* [Task goal]
Transcribe each of the rows below word for word, keeping every spelling, number, and punctuation mark unchanged.
======== The records ========
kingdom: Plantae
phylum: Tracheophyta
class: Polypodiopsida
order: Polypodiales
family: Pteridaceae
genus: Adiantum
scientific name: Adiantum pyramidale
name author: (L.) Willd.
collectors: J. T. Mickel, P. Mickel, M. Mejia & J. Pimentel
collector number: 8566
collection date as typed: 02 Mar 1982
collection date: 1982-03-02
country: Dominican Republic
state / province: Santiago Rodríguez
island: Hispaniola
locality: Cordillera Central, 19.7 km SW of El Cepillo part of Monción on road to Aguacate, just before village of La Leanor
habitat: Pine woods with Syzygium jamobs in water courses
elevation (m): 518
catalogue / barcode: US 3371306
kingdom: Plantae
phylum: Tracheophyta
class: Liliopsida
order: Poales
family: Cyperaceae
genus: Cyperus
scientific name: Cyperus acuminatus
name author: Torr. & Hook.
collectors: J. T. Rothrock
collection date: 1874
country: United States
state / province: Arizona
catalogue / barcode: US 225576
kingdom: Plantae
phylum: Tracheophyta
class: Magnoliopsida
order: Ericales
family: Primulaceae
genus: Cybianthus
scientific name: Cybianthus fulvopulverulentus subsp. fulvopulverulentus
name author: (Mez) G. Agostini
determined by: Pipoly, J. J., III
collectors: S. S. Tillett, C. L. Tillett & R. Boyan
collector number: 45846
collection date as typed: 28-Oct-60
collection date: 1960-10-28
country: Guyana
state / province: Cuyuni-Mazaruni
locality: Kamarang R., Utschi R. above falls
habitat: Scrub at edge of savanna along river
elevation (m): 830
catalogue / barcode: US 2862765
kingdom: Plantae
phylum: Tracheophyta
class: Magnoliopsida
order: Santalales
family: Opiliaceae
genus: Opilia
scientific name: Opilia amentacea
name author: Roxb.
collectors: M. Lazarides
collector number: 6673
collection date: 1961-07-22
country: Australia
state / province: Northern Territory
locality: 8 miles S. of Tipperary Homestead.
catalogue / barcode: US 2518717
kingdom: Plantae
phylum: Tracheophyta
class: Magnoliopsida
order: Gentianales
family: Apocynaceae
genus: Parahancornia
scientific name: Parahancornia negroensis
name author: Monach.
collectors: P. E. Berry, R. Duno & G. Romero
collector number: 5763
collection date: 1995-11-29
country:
========
* [Solved problem]
kingdom: Plantae
phylum: Tracheophyta
class: Polypodiopsida
order: Polypodiales
family: Pteridaceae
genus: Adiantum
scientific name: Adiantum pyramidale
name author: (L.) Willd.
collectors: J. T. Mickel, P. Mickel, M. Mejia & J. Pimentel
collector number: 8566
collection date as typed: 02 Mar 1982
collection date: 1982-03-02
country: Dominican Republic
state / province: Santiago Rodríguez
island: Hispaniola
locality: Cordillera Central, 19.7 km SW of El Cepillo part of Monción on road to Aguacate, just before village of La Leanor
habitat: Pine woods with Syzygium jamobs in water courses
elevation (m): 518
catalogue / barcode: US 3371306
kingdom: Plantae
phylum: Tracheophyta
class: Liliopsida
order: Poales
family: Cyperaceae
genus: Cyperus
scientific name: Cyperus acuminatus
name author: Torr. & Hook.
collectors: J. T. Rothrock
collection date: 1874
country: United States
state / province: Arizona
catalogue / barcode: US 225576
kingdom: Plantae
phylum: Tracheophyta
class: Magnoliopsida
order: Ericales
family: Primulaceae
genus: Cybianthus
scientific name: Cybianthus fulvopulverulentus subsp. fulvopulverulentus
name author: (Mez) G. Agostini
determined by: Pipoly, J. J., III
collectors: S. S. Tillett, C. L. Tillett & R. Boyan
collector number: 45846
collection date as typed: 28-Oct-60
collection date: 1960-10-28
country: Guyana
state / province: Cuyuni-Mazaruni
locality: Kamarang R., Utschi R. above falls
habitat: Scrub at edge of savanna along river
elevation (m): 830
catalogue / barcode: US 2862765
kingdom: Plantae
phylum: Tracheophyta
class: Magnoliopsida
order: Santalales
family: Opiliaceae
genus: Opilia
scientific name: Opilia amentacea
name author: Roxb.
collectors: M. Lazarides
collector number: 6673
collection date: 1961-07-22
country: Australia
state / province: Northern Territory
locality: 8 miles S. of Tipperary Homestead.
catalogue / barcode: US 2518717
kingdom: Plantae
phylum: Tracheophyta
class: Magnoliopsida
order: Gentianales
family: Apocynaceae
genus: Parahancornia
scientific name: Parahancornia negroensis
name author: Monach.
collectors: P. E. Berry, R. Duno & G. Romero
collector number: 5763
collection date: 1995-11-29
country:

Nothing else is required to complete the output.